1 Pseudonyms are used to protect the victims’ identities, and in this particular case, they memorialize Samantha Dean, deceased Kyle Police Department Crime Victim Liaison.
2 The Conoco records with a business record affidavit, along with Zamora’s credit card records matching the store receipts, were filed with the district clerk in 1987 and were the only remaining physical evidence available at trial (other than a DPS lab report).
3 Google for old people.
4 The fingerprint card shows a DOB of March 25, 1954 (3/25/54). At his MDLST hearing, Zamora denied being born on this date. He also failed to recognize the affixed signature or the alias of “Ray.”
5 The parties submitted a stipulation into evidence that a diligent search by the Hays County Sheriff’s Office resulted in the inability to locate this physical evidence.
6 The 1986 case consisted of the indictment, a court docket sheet, a cash bond, a waiver of arraignment, a continuance by the defense, a State’s subpoena list, an announcement of ready by the State, a business records affidavit (consisting of Zamora’s bank records from 1986 and a tally sheet from a Conoco gas station dated December 20–21, 1986), and a capias issued on August 31, 1987.
7 Abbreviated solely because of its ironic resemblance to “MOLEST.”
8 Barker v. Wingo, 407 U.S. 514, 530 (1972).
9 He was convicted of rape in Guadalupe County in 1972 and sentenced to five years’ probation. DPS provided 10-point prints that delineate the following identifiers: Raynaldo “Ray” Y. Zamora, DOB 3/28/54, signed Ray Y. Zamora.
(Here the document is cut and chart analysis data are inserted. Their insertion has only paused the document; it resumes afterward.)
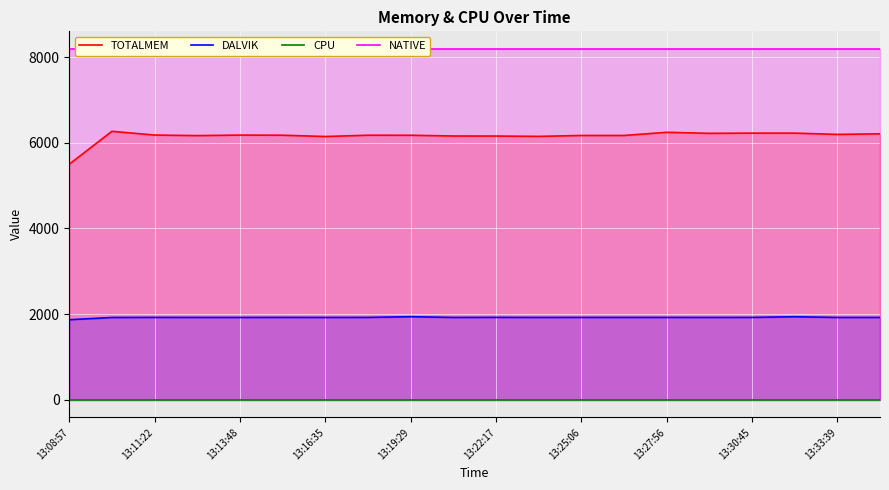

True or false: CPU and TOTALMEM intersect in this chart.

False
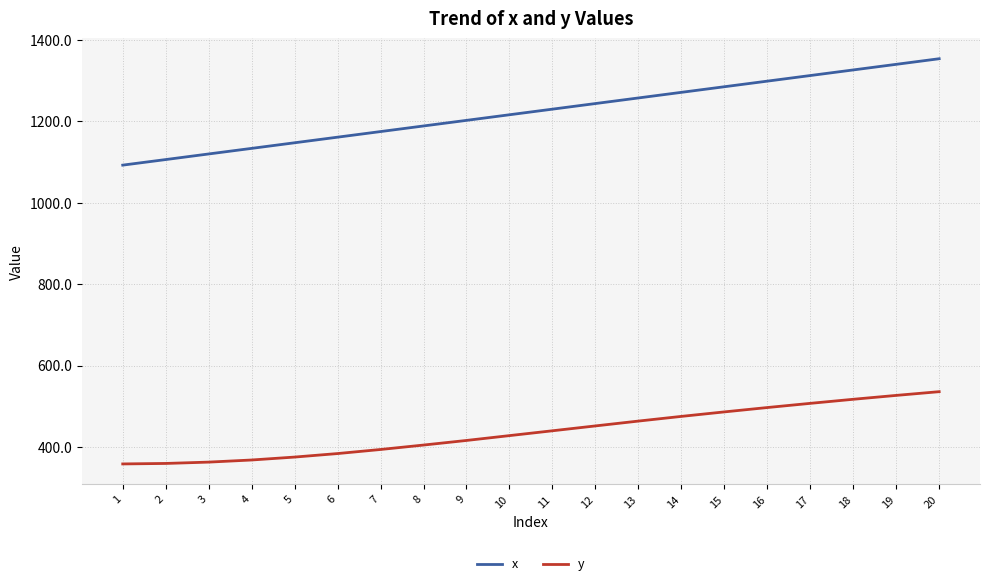

What is the greatest value displayed?

1353.3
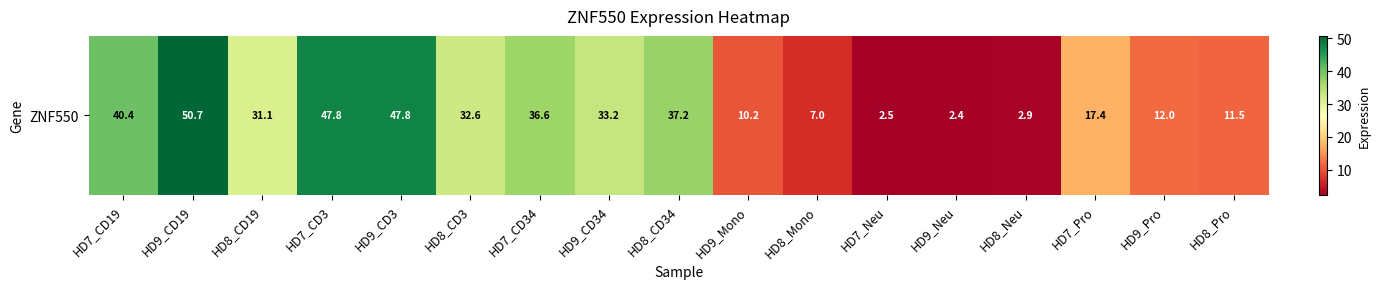

What is the difference between the maximum and second lowest values?

48.2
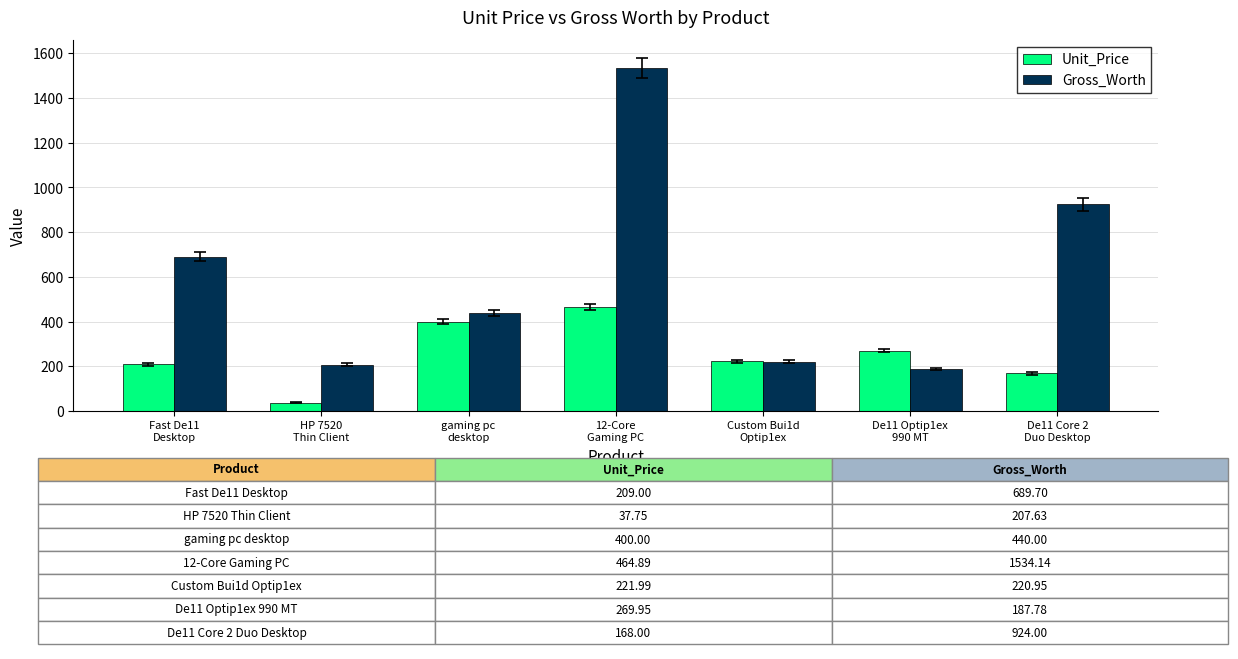

Count the number of data series in this chart.

2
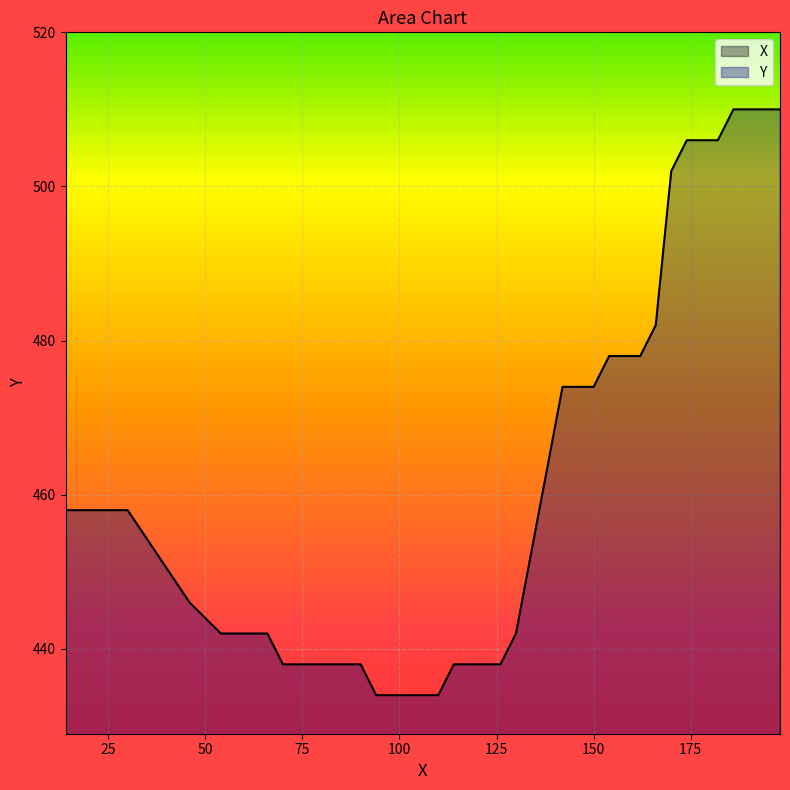

What are all the series names shown in the legend?

X, Y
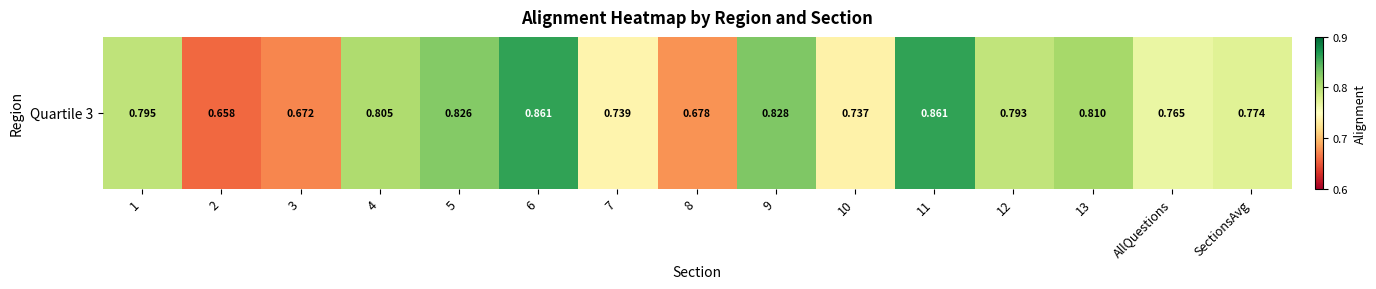

List the labels in order of value, largest first.

11, 6, 9, 5, 13, 4, 1, 12, SectionsAvg, AllQuestions, 7, 10, 8, 3, 2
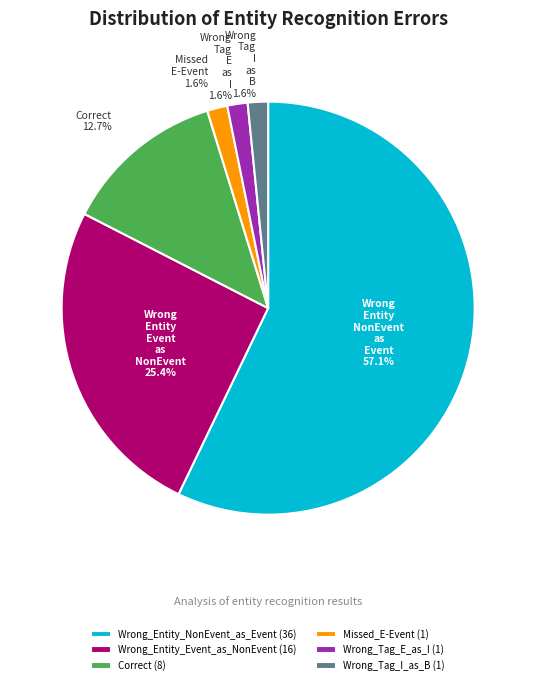

To the nearest percent, what is the combined percentage of Wrong_Entity_Event_as_NonEvent and Wrong_Tag_E_as_I?

27%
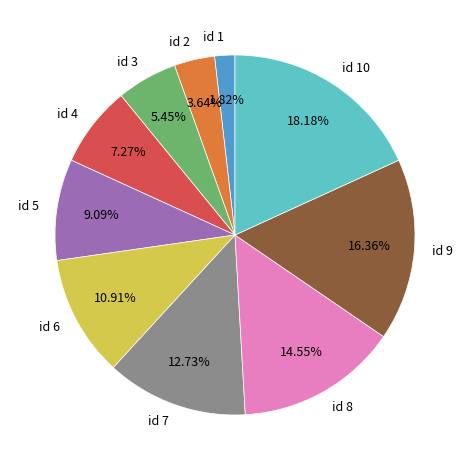

To the nearest percent, what is the combined percentage of id 4 and id 5?

16%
Zamora claimed during the MDLST hearing that he did not recognize his name and insisted, “My name is R-E-Y.” He further disavowed the signature.
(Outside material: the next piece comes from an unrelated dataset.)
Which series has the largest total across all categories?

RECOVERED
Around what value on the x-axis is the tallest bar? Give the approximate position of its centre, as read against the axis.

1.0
10 He was convicted of the aggravated kidnapping charge in Guadalupe County in 1979, sentenced to seven years in TDCJ, and was awarded shock probation. Zamora was shown the judgment for Raymond Zamora and his TDCJ photograph, and he disavowed the name, but he admitted the photo “looks like me,” further insisting, “My name is not Raymond.” He was successfully discharged from this probation in February 1987. Guadalupe County was unaware of his newest arrest for the kidnapping and sexual assault of a child in Hays County.
11 When officers arrested Zamora, he gave the name Enrique Mata-Jiminez (his brother’s name) with a DOB of December 21, 1958. He possessed several pounds of marijuana; a Texas driver’s license with the name Reynaldo Ybarra Zamora (DOB 3/28/54) signed Ray Y. Zamora; an international driver’s license with the name Reynaldo Ibarra Zamora (DOB 3/28/54) signed Ray I. Zamora; and a United States Birth Certificate card with the name Reynaldo Ybarra Zamora (DOB 3/28/54). Additional information contained in Zamora’s TDCJ records show that he had a United States immigration detainer for illegal entry in connection with the use of his brother’s name. Zamora testified that his brother was born in Mexico to a different mother and that it was his brother, Enrique, who owned the white Corvette.
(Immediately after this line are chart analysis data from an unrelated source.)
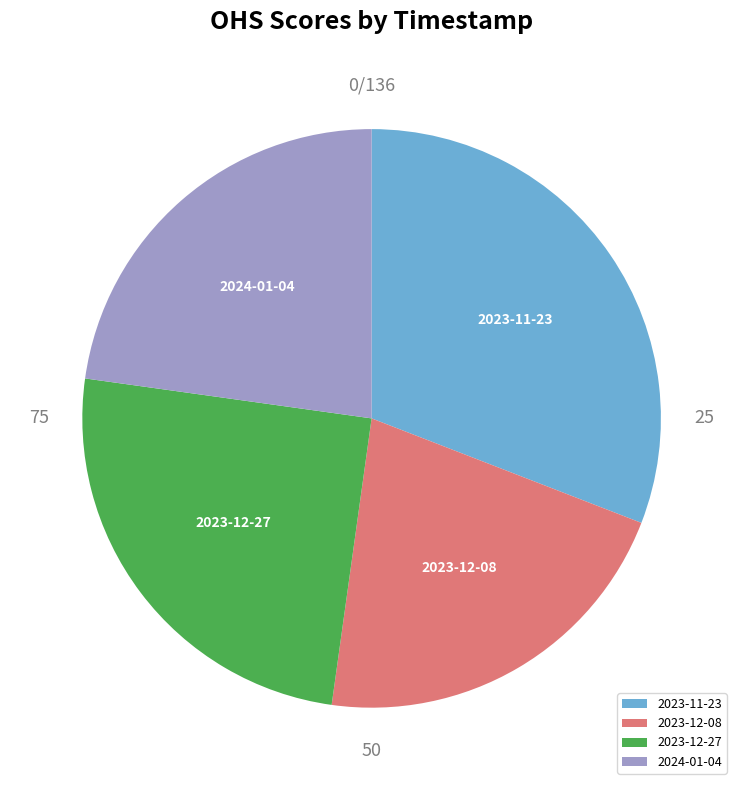

Which has a higher value, 2023-12-08 or 2024-01-04?

2024-01-04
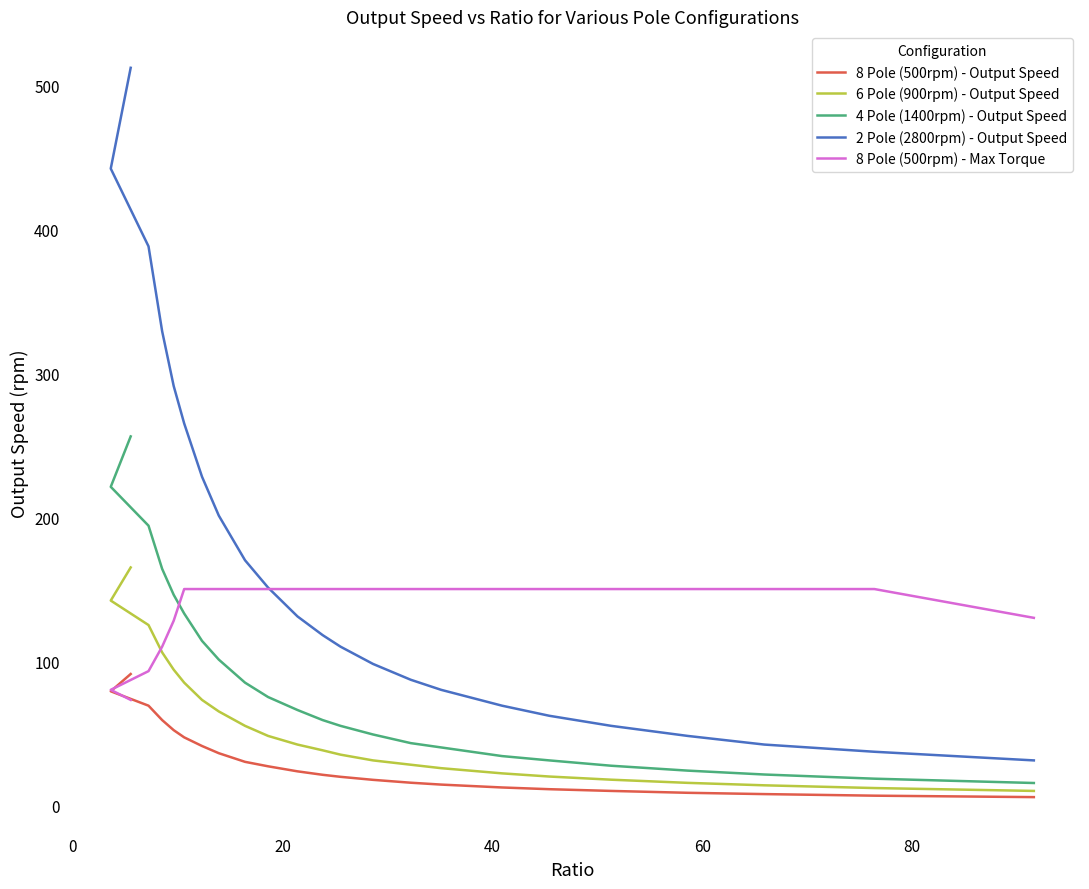

Does the chart display data point markers on the line(s)?

No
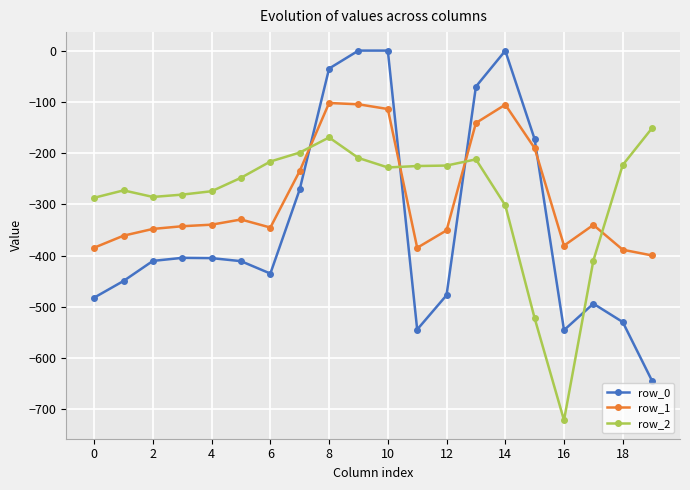

Which series has the widest spread of values?

row_0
12 We did our best to locate “Colonel Sanders” by issuing a subpoena for him near any farms in Kentucky. We had our own questions for the Colonel regarding the 11 secret herbs and spices.
13 Likely the same crash that caused him to forget about his court date.
14 The original 1986 fingerprint booking prints could not be located.
15 Footnotes infra 4, 9, 10, and 11 among many others admitted but not referenced.
16 The punishment range for aggravated kidnapping is five to 99 years or life in prison.